Here, we assume that each feature map cell has k default box, then for each default box you need to predict C category scoring score and 4 offset offsets, so if the size of a feature map is M*n, which is the M*n feature map cell, then this feature map is a total (c+4) *k*m*n output. Specifically, each default box generates 21 confidence (this is for the VOC dataset containing 20 object categories) and 4 coordinate values (X,Y,W,H). Moreover, the experiment shows that the more shape number of default box, the better the effect.

In the training phase, the algorithm will first match these default box and ground Truth box. So a ground truth may correspond to multiple default box. In the prediction phase, direct prediction of each default box offset and the corresponding score for each category, and finally through the NMS to get the final results. Matching Policy

First, we need to set the default box scale (size) and aspect ratio (transverse longitudinal ratio), for M feature map, the corresponding scale formula is as follows:
  
Here smin for 0.2,smax is 0.9. Similarly, the paper set aspect ratio to {1,2,3,1/2,1/3}, for each feature map feature map, there are 6 kinds of default box (note that the paper also added a new type of defaults). It can be seen that default box has different scale in different feature layers, and different aspect ratio in the same feature layer, so it can basically overwrite the various shapes and sizes of object in the input image.

When the default box and ground Truth box are matched, we set the IOU between default box and ground truth box to be greater than 0.5, which means that the box is a positive sample, and according to the hard sample Hard Nega tive, we order the confidence level of all box confidence, the ratio of positive and negative samples is 1:3, thus effectively training the network.
   loss Function

   Experimental Results

  
The experiment shows that the increase of DataSet is quite obvious to MAP promotion. In the same way, comparing the detection network Fast and faster, the detection of the network SSD obtains better results.
  
The experiments show that all the methods can increase MAP by comparing various design methods.
  
The experiments show that the fusion of different layers is an important method, in which the detection problem of object with different sizes is mainly solved.
  
The experimental results show that the comparison of YOLO and faster rcnn shows that the SSD is fast and the accuracy rate is higher.

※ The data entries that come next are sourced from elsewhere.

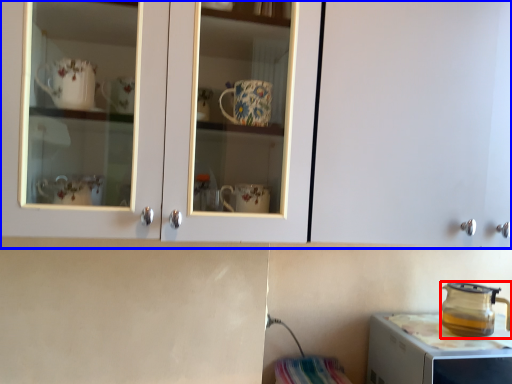
Question: Among these objects, which one is nearest to the camera, kitchen appliance (highlighted by a red box) or cabinetry (highlighted by a blue box)?

Choices:
 (A) kitchen appliance
 (B) cabinetry

Answer: (B)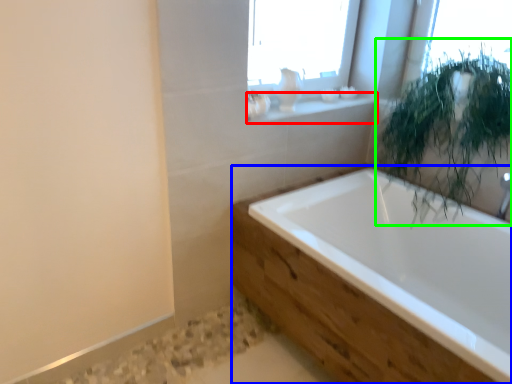
Question: Estimate the real-world distances between objects in this image. Which object is farther from window sill (highlighted by a red box), bathtub (highlighted by a blue box) or vegetation (highlighted by a green box)?

Choices:
 (A) bathtub
 (B) vegetation

Answer: (A)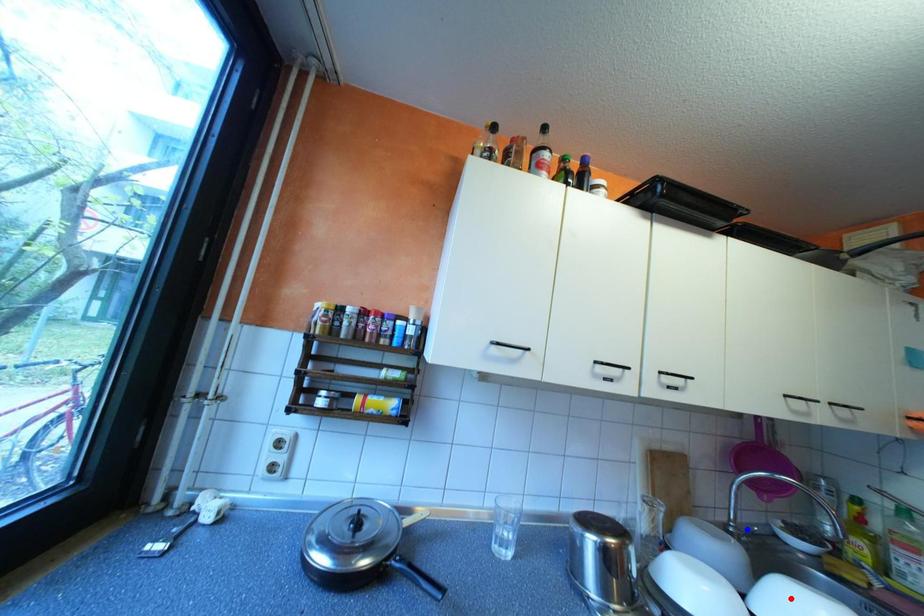
Question: In the image, two points are highlighted. Which point is nearer to the camera? Reply with the corresponding letter.

Choices:
 (A) blue point
 (B) red point

Answer: (B)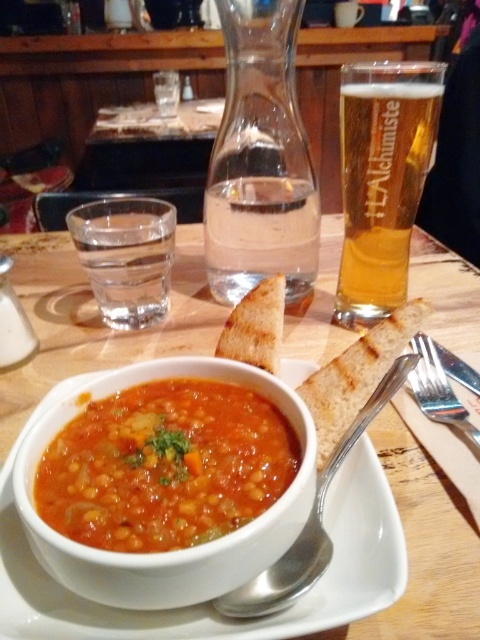
Where is the tomato soup at center located in the image?

The tomato soup at center is located at point (165, 465).

You are a diner who just arrived at the table and see the tomato soup at center and the silver spoon at center. How far apart are these two items?

The tomato soup at center and silver spoon at center are 1.67 inches apart from each other.

From the picture: You are a customer at this dining table and want to reach for the silver spoon at center to stir your soup. However, there is an amber glass beer at upper right in the way. Can you easily move the spoon without knocking over the beer?

The amber glass beer at upper right is to the right of the silver spoon at center, so the spoon is on the left side relative to the beer. Since the beer is positioned to the right of the spoon, you can easily reach for the spoon without disturbing the beer as they are placed apart from each other.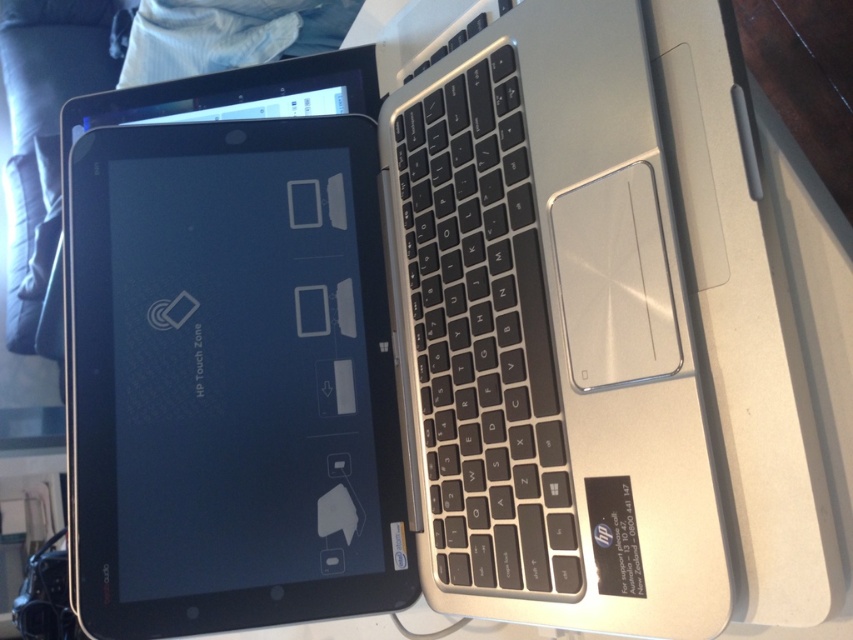
Question: Is black glossy tablet at center above black matte keyboard at center?

Choices:
 (A) no
 (B) yes

Answer: (A)

Question: Does black glossy tablet at center appear under black matte keyboard at center?

Choices:
 (A) yes
 (B) no

Answer: (A)

Question: Among these points, which one is farthest from the camera?

Choices:
 (A) (454, 410)
 (B) (334, 509)

Answer: (B)

Question: Is black glossy tablet at center to the left of black matte keyboard at center from the viewer's perspective?

Choices:
 (A) no
 (B) yes

Answer: (B)

Question: Which object appears closest to the camera in this image?

Choices:
 (A) black matte keyboard at center
 (B) black glossy tablet at center

Answer: (A)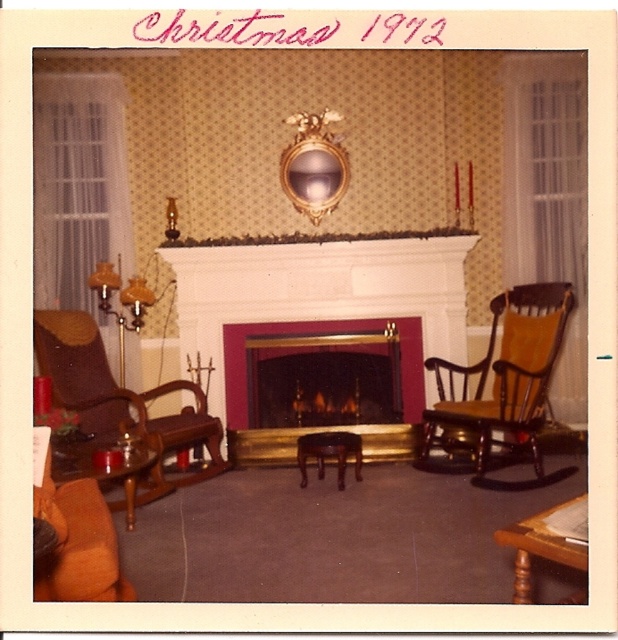
You are sitting in the living room and want to reach the wooden coffee table at lower left from the matte brown leather rocking chair at lower left. Which direction should you move to get there?

Since the matte brown leather rocking chair at lower left is closer to the viewer than the wooden coffee table at lower left, you should move backward to reach the wooden coffee table at lower left.

You are a delivery person who needs to place a package between the gold metallic fireplace at center and the wooden rocking chair at right. The package is 25 inches long. Will it fit in the space between them?

The space between the gold metallic fireplace at center and the wooden rocking chair at right is 26.11 inches. Since the package is 25 inches long, it will fit with a little extra space remaining.

In the scene shown: You are sitting in the living room and want to move from the wooden coffee table at lower left to the matte brown leather rocking chair at lower left. Which direction should you move to reach the chair?

You should move to the right to reach the matte brown leather leather rocking chair at lower left because it is positioned to the right of the wooden coffee table at lower left.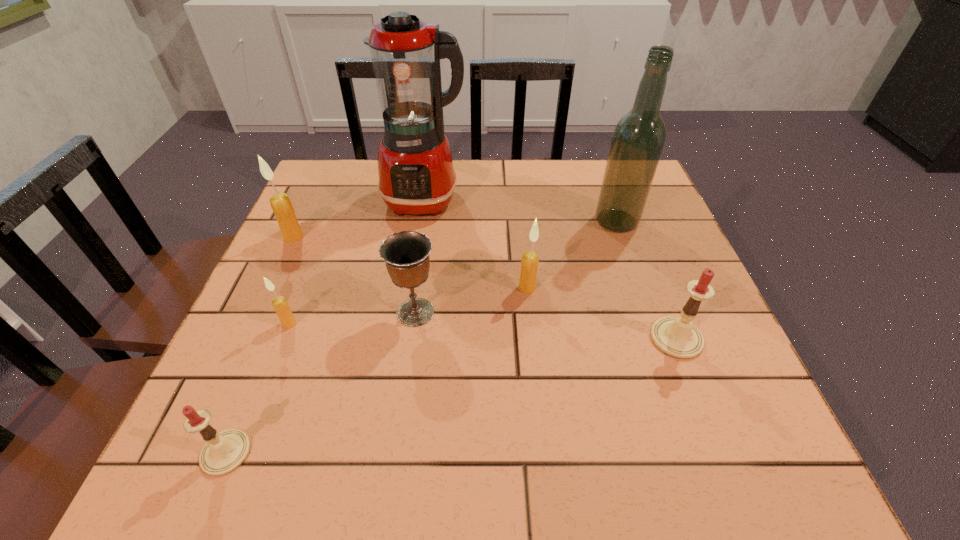
Where is `the second cream candle from right to left`? The image size is (960, 540). the second cream candle from right to left is located at coordinates (281, 306).

Identify the location of the smaller red candle. (224, 452).

The width and height of the screenshot is (960, 540). I want to click on the nearest candle, so click(x=224, y=452).

Image resolution: width=960 pixels, height=540 pixels. Identify the location of free space located on the controls of the food processor. (402, 346).

The height and width of the screenshot is (540, 960). I want to click on free region located on the left of the liquor, so click(x=530, y=221).

You are a GUI agent. You are given a task and a screenshot of the screen. Output one action in this format:
    pyautogui.click(x=<x>, y=<y>)
    Task: Click on the free space located on the back of the leftmost cream candle
    This screenshot has height=540, width=960.
    Given the screenshot: What is the action you would take?
    pyautogui.click(x=309, y=204)

The height and width of the screenshot is (540, 960). I want to click on free space located 0.190m on the back of the second candle from right to left, so click(x=521, y=226).

Where is `vacant area situated on the back of the right red candle`? vacant area situated on the back of the right red candle is located at coordinates (654, 279).

Locate an element on the screen. This screenshot has width=960, height=540. blank space located 0.180m on the back of the bronze chalice is located at coordinates click(x=425, y=239).

I want to click on free space located on the back of the second cream candle from right to left, so click(310, 269).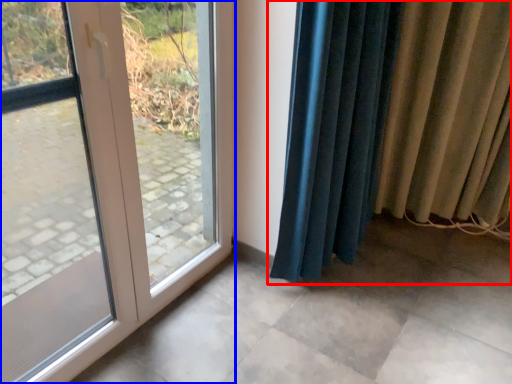
Question: Which of the following is the closest to the observer, curtain (highlighted by a red box) or door (highlighted by a blue box)?

Choices:
 (A) curtain
 (B) door

Answer: (B)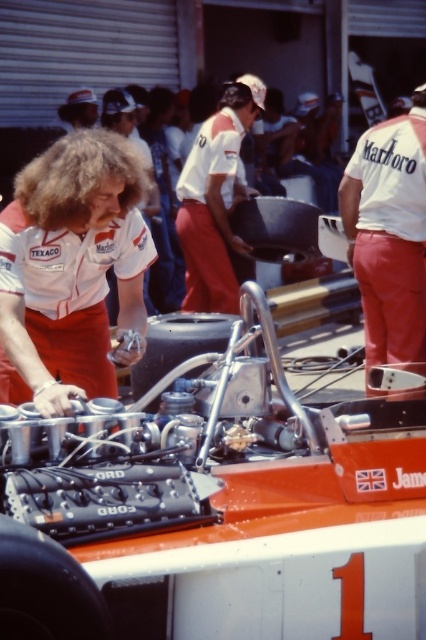
Can you confirm if white fabric marlboro shirt at center is positioned to the right of white matte shirt at center?

Correct, you'll find white fabric marlboro shirt at center to the right of white matte shirt at center.

Who is more forward, (377, 225) or (215, 276)?

Point (377, 225)

Between point (417, 243) and point (189, 161), which one is positioned in front?

Point (417, 243) is in front.

The height and width of the screenshot is (640, 426). What are the coordinates of `white fabric marlboro shirt at center` in the screenshot? It's located at [x=389, y=234].

Does orange metallic race car at center have a lesser width compared to white fabric marlboro shirt at center?

No.

Find the location of a particular element. Image resolution: width=426 pixels, height=640 pixels. orange metallic race car at center is located at coordinates (221, 506).

This screenshot has height=640, width=426. I want to click on orange metallic race car at center, so click(221, 506).

Does orange metallic race car at center have a lesser width compared to white matte shirt at center?

No.

Which is in front, point (259, 385) or point (233, 308)?

Positioned in front is point (259, 385).

At what (x,y) coordinates should I click in order to perform the action: click on orange metallic race car at center. Please return your answer as a coordinate pair (x, y). The width and height of the screenshot is (426, 640). Looking at the image, I should click on (221, 506).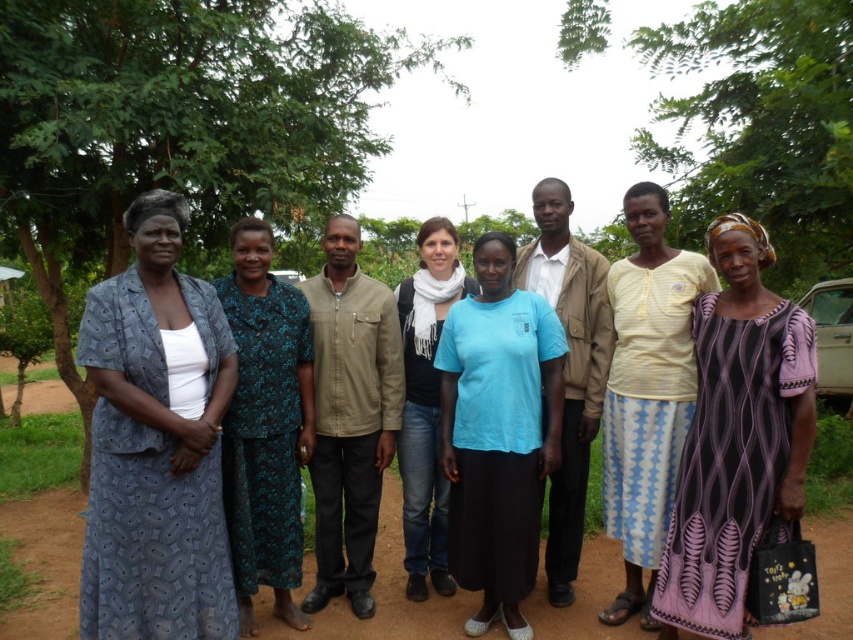
Does green leafy tree at center have a smaller size compared to printed fabric dress at left?

Incorrect, green leafy tree at center is not smaller in size than printed fabric dress at left.

Is green leafy tree at center below printed fabric dress at left?

Incorrect, green leafy tree at center is not positioned below printed fabric dress at left.

Describe the element at coordinates (761, 125) in the screenshot. The width and height of the screenshot is (853, 640). I see `green leafy tree at center` at that location.

This screenshot has width=853, height=640. In order to click on green leafy tree at center in this screenshot , I will do `click(761, 125)`.

Who is taller, green leafy tree at center or khaki cotton jacket at center?

With more height is green leafy tree at center.

Is green leafy tree at center to the left of khaki cotton jacket at center from the viewer's perspective?

No, green leafy tree at center is not to the left of khaki cotton jacket at center.

Is point (792, 52) closer to camera compared to point (358, 422)?

That is False.

I want to click on green leafy tree at center, so click(761, 125).

Who is more distant from viewer, (x=173, y=240) or (x=770, y=429)?

Point (x=770, y=429)

Can you confirm if printed fabric dress at left is thinner than purple woven dress at center?

No, printed fabric dress at left is not thinner than purple woven dress at center.

Identify the location of printed fabric dress at left. The height and width of the screenshot is (640, 853). (x=169, y=344).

The author of this article mentions that the algorithm is worse than the large object for the small object detection. The authors think the reason is that these small object accounts for too little information at the top of the network, so increasing the size of the input image is helpful for small object detection. Additional data sets for small object detection is also helpful, because the randomly cropped image is equivalent to "enlarge" the original image, so the clipping operation not only increased the number of images, but also magnified the image.

Contact Us

The content source of this page is from Internet, which doesn't represent Alibaba Cloud's opinion; products and services mentioned on that page don't have any relationship with Alibaba Cloud. If the content of the page makes you feel confusing, please write us an email, we will handle the problem within 5 days after receiving your email.

If you find any instances of plagiarism from the community, please send an email to: info-contact@alibabacloud.com and provide relevant evidence. A staff member will contact you within 5 working days.

A Free Trial That Lets You Build Big!

Start building with 50+ products and up to 12 months usage for Elastic Compute Service

  • Sales Support

    1 on 1 presale consultation

  • After-Sales Support

    24/7 Technical Support 6 Free Tickets per Quarter Faster Response

  • Alibaba Cloud offers highly flexible support services tailored to meet your exact needs.